What the task requires → Which lines of the records contain the word "Strigoi"? Show each of them.

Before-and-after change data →
= = = = = = =

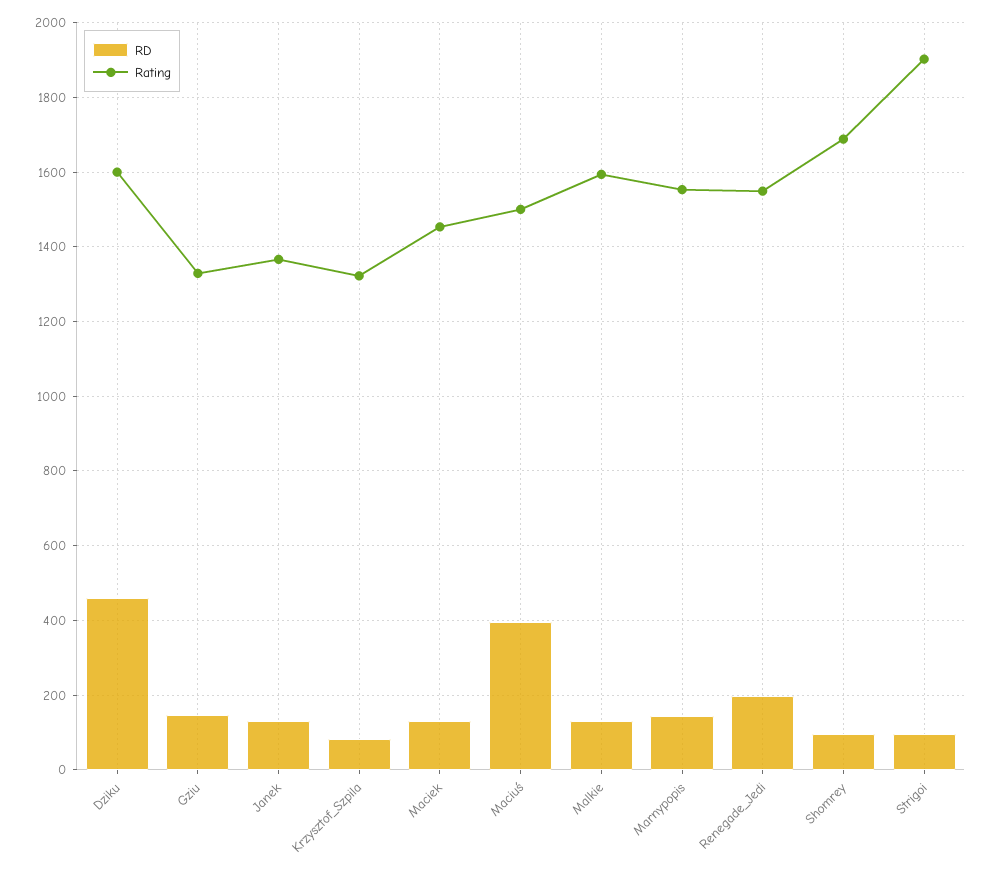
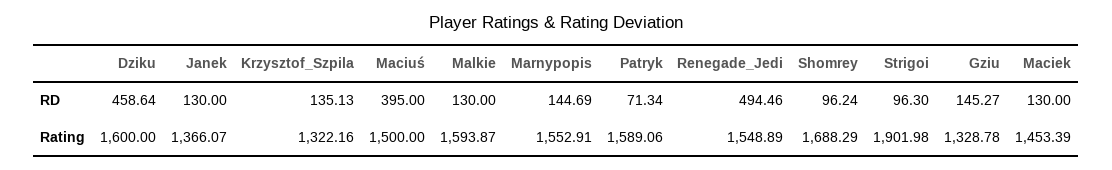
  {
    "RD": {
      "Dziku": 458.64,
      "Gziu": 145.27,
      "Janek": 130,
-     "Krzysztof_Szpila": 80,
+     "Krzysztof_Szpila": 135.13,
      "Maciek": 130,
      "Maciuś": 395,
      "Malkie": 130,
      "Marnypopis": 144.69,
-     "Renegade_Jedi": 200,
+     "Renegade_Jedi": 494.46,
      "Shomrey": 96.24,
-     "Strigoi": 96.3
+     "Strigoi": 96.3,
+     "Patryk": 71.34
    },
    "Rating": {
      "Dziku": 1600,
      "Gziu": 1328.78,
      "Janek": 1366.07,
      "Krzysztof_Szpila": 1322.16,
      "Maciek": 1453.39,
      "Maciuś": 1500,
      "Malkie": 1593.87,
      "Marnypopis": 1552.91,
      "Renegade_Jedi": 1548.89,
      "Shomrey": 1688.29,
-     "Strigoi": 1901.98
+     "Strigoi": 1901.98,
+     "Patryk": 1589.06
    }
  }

= = = = = = =

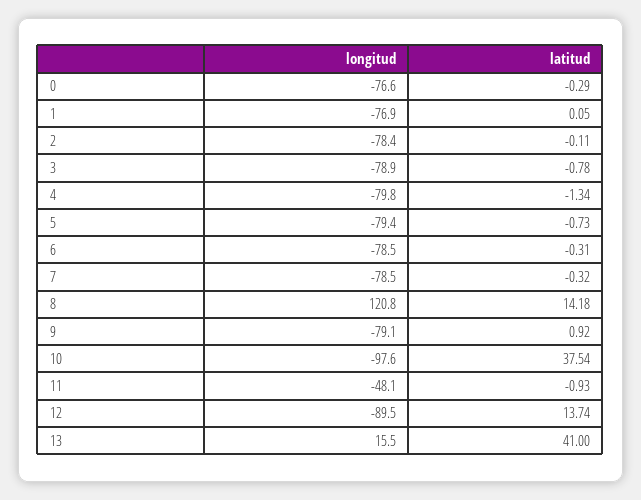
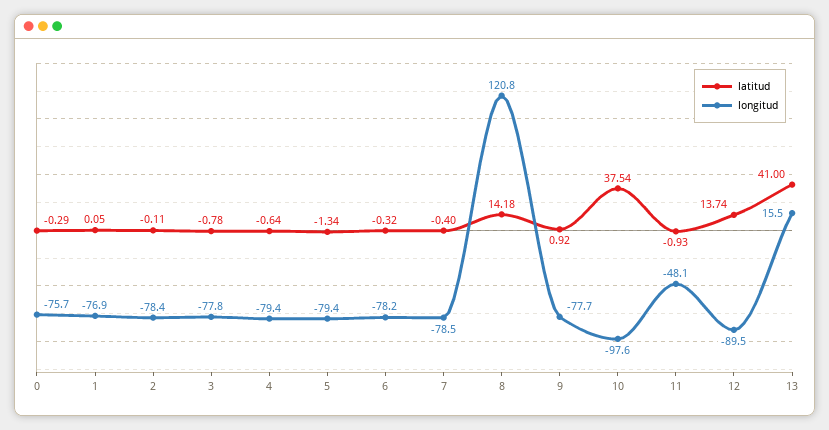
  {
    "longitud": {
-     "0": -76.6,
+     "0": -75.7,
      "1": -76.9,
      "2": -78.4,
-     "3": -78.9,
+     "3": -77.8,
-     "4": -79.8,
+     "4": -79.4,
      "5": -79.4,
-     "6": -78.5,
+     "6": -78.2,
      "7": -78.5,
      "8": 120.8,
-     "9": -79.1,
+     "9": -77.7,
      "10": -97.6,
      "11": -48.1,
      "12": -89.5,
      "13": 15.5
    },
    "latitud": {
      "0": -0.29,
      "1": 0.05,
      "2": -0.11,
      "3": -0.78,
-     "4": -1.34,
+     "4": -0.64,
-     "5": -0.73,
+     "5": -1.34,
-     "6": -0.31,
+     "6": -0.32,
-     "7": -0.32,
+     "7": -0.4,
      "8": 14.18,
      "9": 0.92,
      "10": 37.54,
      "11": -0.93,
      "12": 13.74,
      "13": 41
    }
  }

= = = = = = =

Task output →
-     "Strigoi": 96.3
+     "Strigoi": 96.3,
-     "Strigoi": 1901.98
+     "Strigoi": 1901.98,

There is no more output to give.